**Reading text**
******
Abnormalities of ion channels were initially believed to be confined to excitable cells. Hyperkalaemic periodic paralysis, for example, arises from a defective voltage activated sodium channel in skeletal muscle.4 More recently, abnormalities of a calcium dependent potassium channel have been found in cavernous smooth muscle from some men with erectile dysfunction.5 A complicated regulatory relation exists in cavernous smooth muscle cells between membrane potential, the activity of calcium dependent potassium channels, and voltage activated calcium channels. These voltage activated calcium channels in turn modulate intracellular calcium ion concentration, which is important in the smooth muscle relaxation that precedes an erection. The impaired hyperpolarising ability of corporal smooth muscle arising from defective calcium dependent potassium channels may account for the failure of smooth muscle to relax. This results in impotence.

Even in tissues traditionally not considered to be excitable, however, dysfunction of ion channels has been shown to cause disease. Well known examples include cystic fibrosis and diabetes mellitus. Cystic fibrosis arises from a failure of chloride ions to pass through the so called cystic fibrosis transmembrane regulator protein. In normal cells cyclic AMP activates cyclic AMP dependent protein kinase A, in turn stimulating cyclic AMP dependent transepithelial transport of chloride ions. In cells from patients with cystic fibrosis the cystic fibrosis transmembrane regulator fails to respond to protein kinase A stimulation, resulting in increased intracellular chloride ion concentration.6 This kind of new knowledge has been applied to devise new therapeutic strategies. In the case of cystic fibrosis, attempts at correcting the abnormal transmembrane regulator have been made by gene therapy, with early favourable reports.7

Glucose metabolism is linked to pancreatic cell insulin secretion through a sequence of events entailing changes in the ratio of ATP to ADP concentration, closure of ATP sensitive potassium channels, membrane depolarisation, and the opening of voltage sensitive calcium channels. The rapid influx of calcium results in release of stored granules containing insulin. Defects in this mechanism are thought to contribute to the development of diabetes mellitus.8 Sulphonylureas, discovered by serendipity many years ago to be effective in treating diabetes mellitus, block ATP sensitive potassium channels.

Recently, evidence has begun to emerge of other roles for ion channels such as in the development of cancer, tumour invasion, and possibly metastasis. Voltage gated sodium channels that are similar to those in excitable tissues are present in small cell lung cancer cell lines9; they are also associated with invasion by rat10 and human11 prostate cancer cells in vitro. Chloride channels have been identified in primary cultures of cervical epithelium from patients with cervical cancer but not in cultures from patients who do not have cervical cancer.12 13The functional role of these chloride channels in cervical carcinogenesis remains to be determined.
******
**Data section**
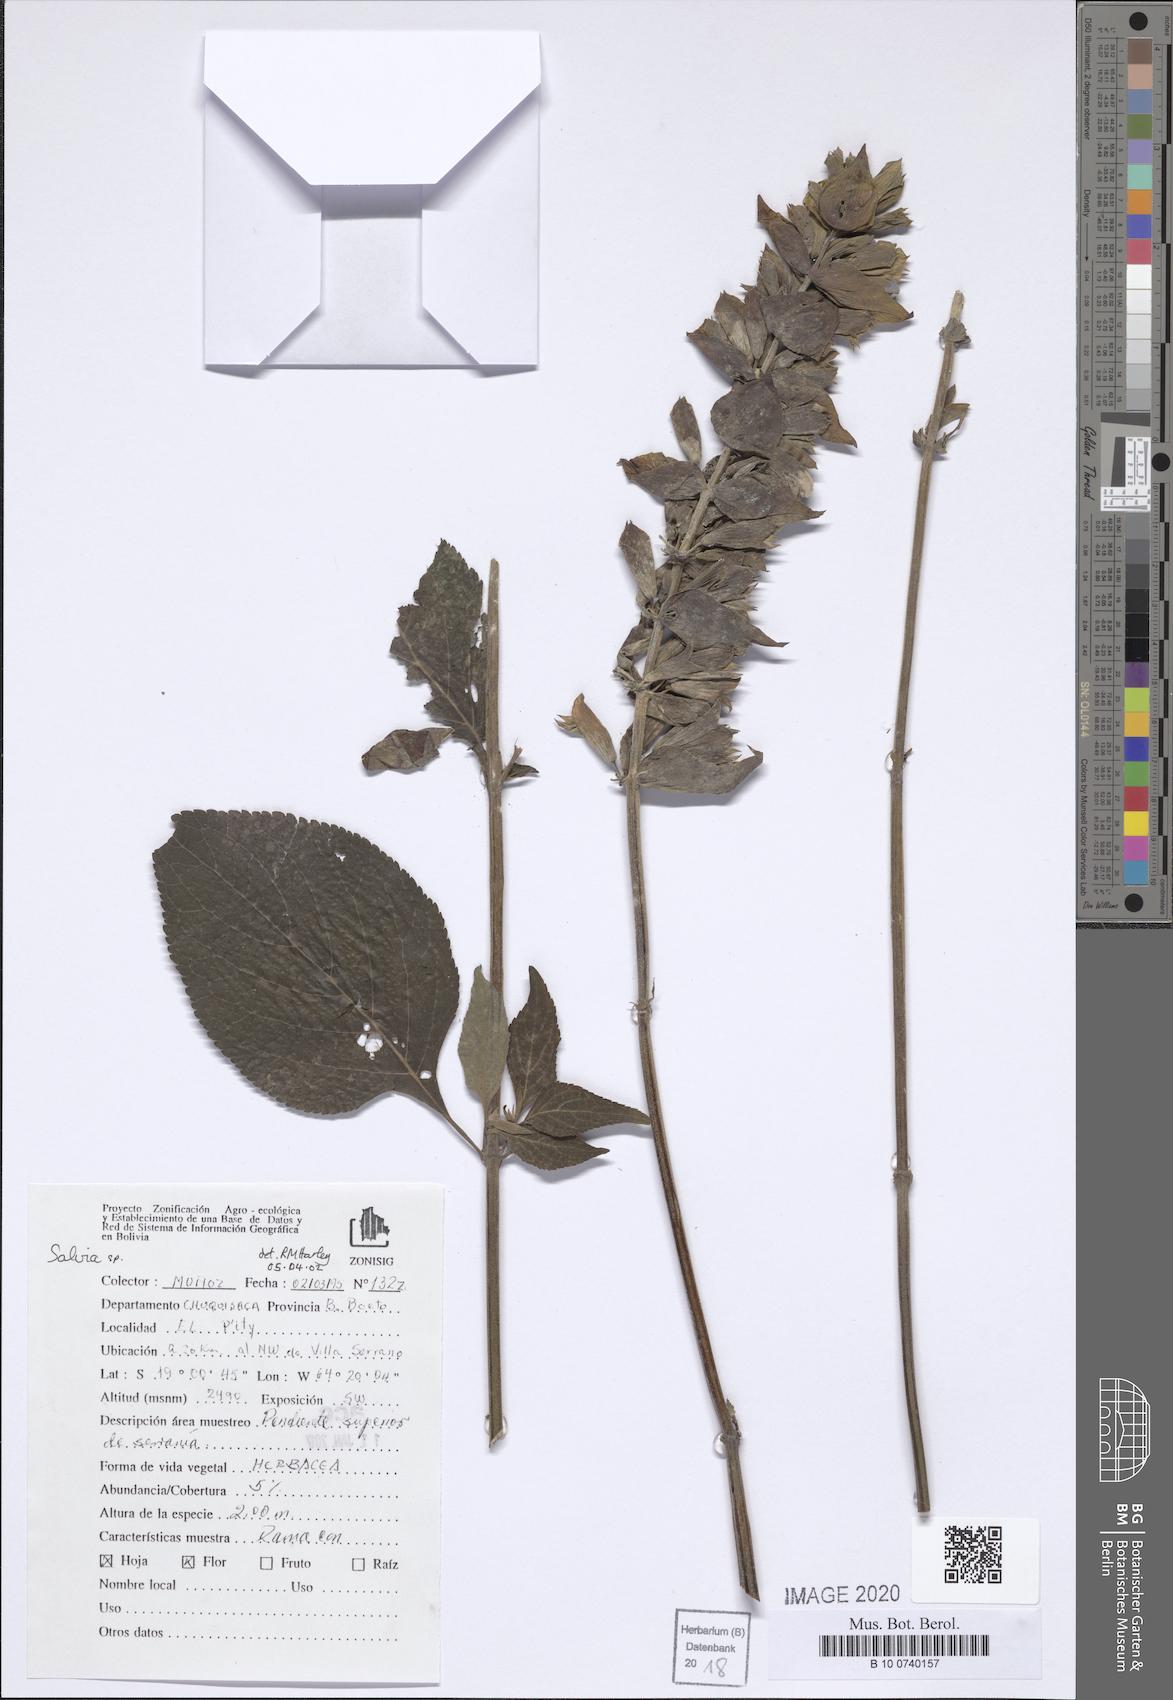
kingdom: Plantae
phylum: Tracheophyta
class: Magnoliopsida
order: Lamiales
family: Lamiaceae
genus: Salvia
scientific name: Salvia
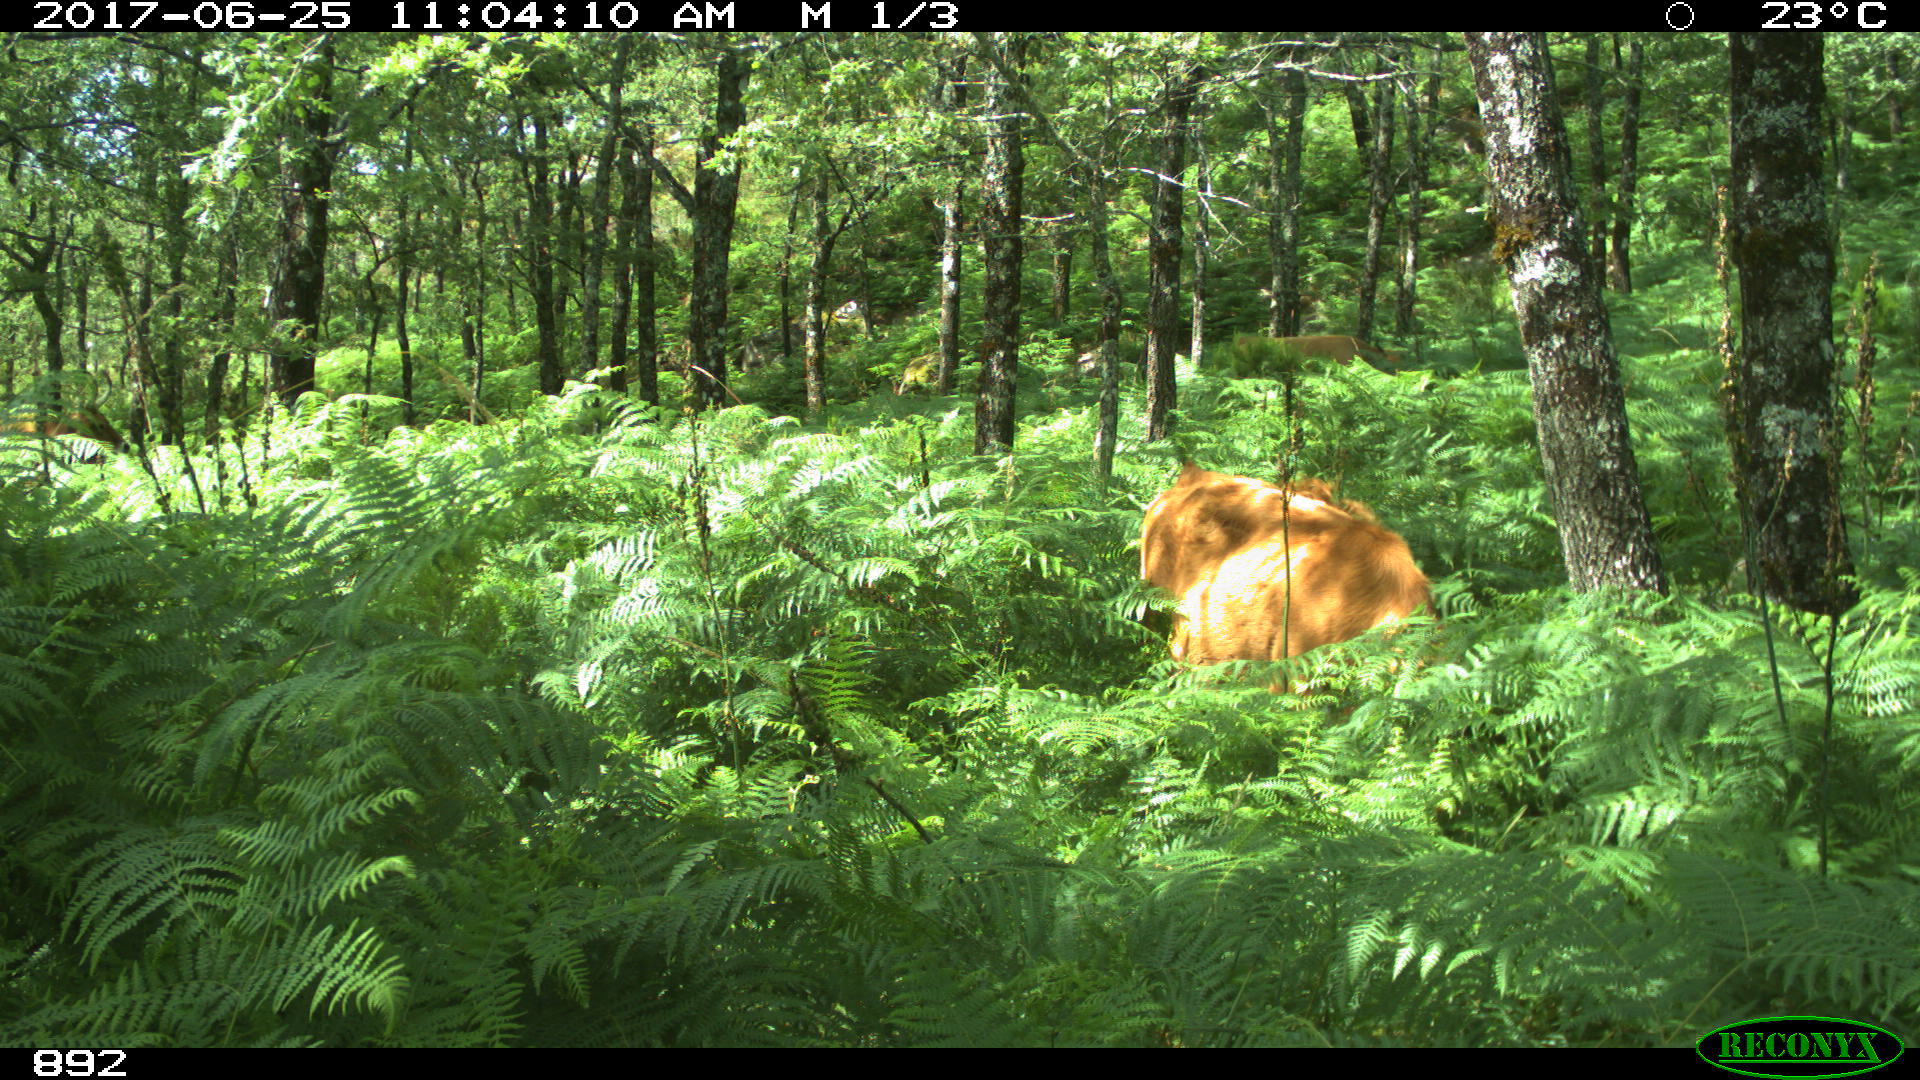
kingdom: Animalia
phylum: Chordata
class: Mammalia
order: Artiodactyla
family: Bovidae
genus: Bos
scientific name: Bos taurus
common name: Domesticated cattle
******
**Work to complete**
1 - According to the ion channel passage, what do sulphonylureas block?
2 - Print the ion channel passage between "Glucose metabolism is" and "sensitive potassium channels.", inclusive.
The listing has no connection to the ion channel passage.

**Responses**
1 - ATP sensitive potassium channels.

2 -
Glucose metabolism is linked to pancreatic cell insulin secretion through a sequence of events entailing changes in the ratio of ATP to ADP concentration, closure of ATP sensitive potassium channels, membrane depolarisation, and the opening of voltage sensitive calcium channels. The rapid influx of calcium results in release of stored granules containing insulin. Defects in this mechanism are thought to contribute to the development of diabetes mellitus.8 Sulphonylureas, discovered by serendipity many years ago to be effective in treating diabetes mellitus, block ATP sensitive potassium channels.